Research on spatial motion safety constraints and cooperative control of robot-assisted craniotomy: Beagle model experiment verification.

Abstract

Traditional craniotomy depends primarily on the experience of the surgeon. However, the accuracy of manual operation is limited and carries certain surgical risks. The interaction method of current robot-assisted craniotomy is unnatural and inadaptive to the operating style of the surgeon. In this research, we built a hands-on synergistic robotics craniotomy system with human-machine collaboration. Safe isometric surfaces and virtual restraint methods are combined to achieve highly accurate, efficient, minimally invasive and safe craniotomy.
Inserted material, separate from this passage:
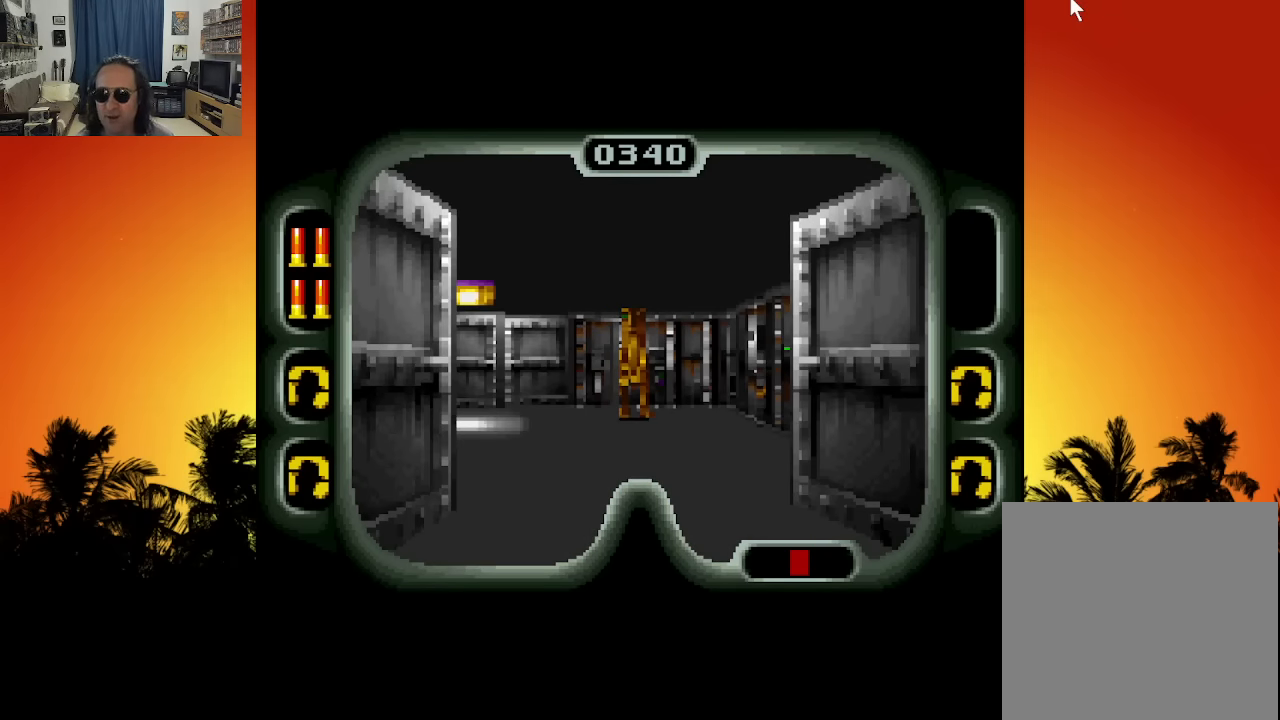
{"buttons": [], "left_stick": "center", "right_stick": "center", "events": []}
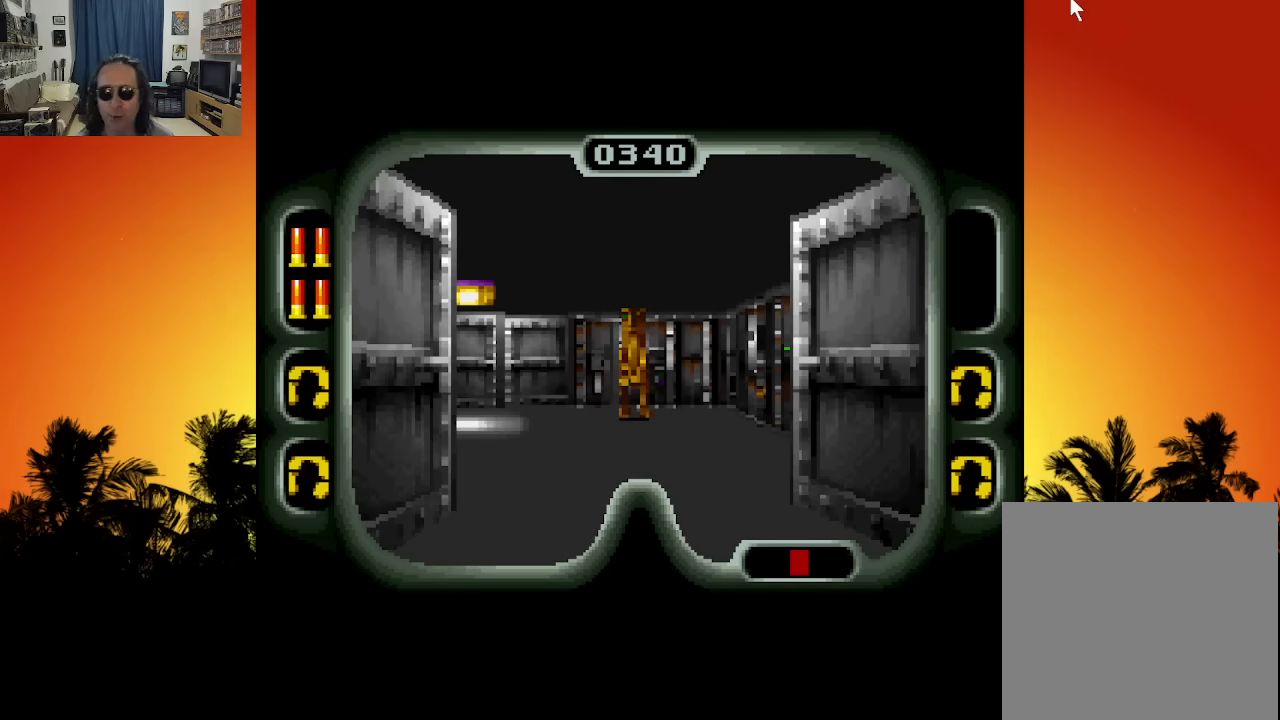
{"buttons": ["B"], "left_stick": "center", "right_stick": "center", "events": [[33, "DPAD_LEFT", "down"], [33, "DPAD_UP", "down"], [166, "DPAD_LEFT", "up"], [433, "DPAD_UP", "up"], [450, "B", "down"]]}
Fifteen three-dimensional (3D)-printed beagle skull models were used to evaluate the system accuracy and the related image guidance process. It mainly includes the design of the surgical plan, the adopted strategy based on motion constraint and safe isometric surface, and the impedance control method based on the position inner loop via the human-machine collaboration method. The trajectory tracking experiment was performed by applying human-machine collaboration, and completed an experiment on the 3D-printed beagle skull models involving drilling and milling of the skull performed by the robot, and evaluation of accuracy via computed tomographic (CT) scanning verification after the operation. The 3D-printed beagle skull model experiment shows that the average errors for the top surface and the bottom surface, and the angle error were 0.81±0.15mm, 0.89±0.12mm, and 1.74°±0.16°, respectively. The average milling position errors for the top and bottom surfaces were 0.87±0.19 and 0.93±0.22mm, respectively. The performance of the robot system was evaluated and verified using a 3D-printed beagle model experiment. The proposed collaborative surgical robot system is feasible and can complete a craniotomy, with improved accuracy and surgical safety.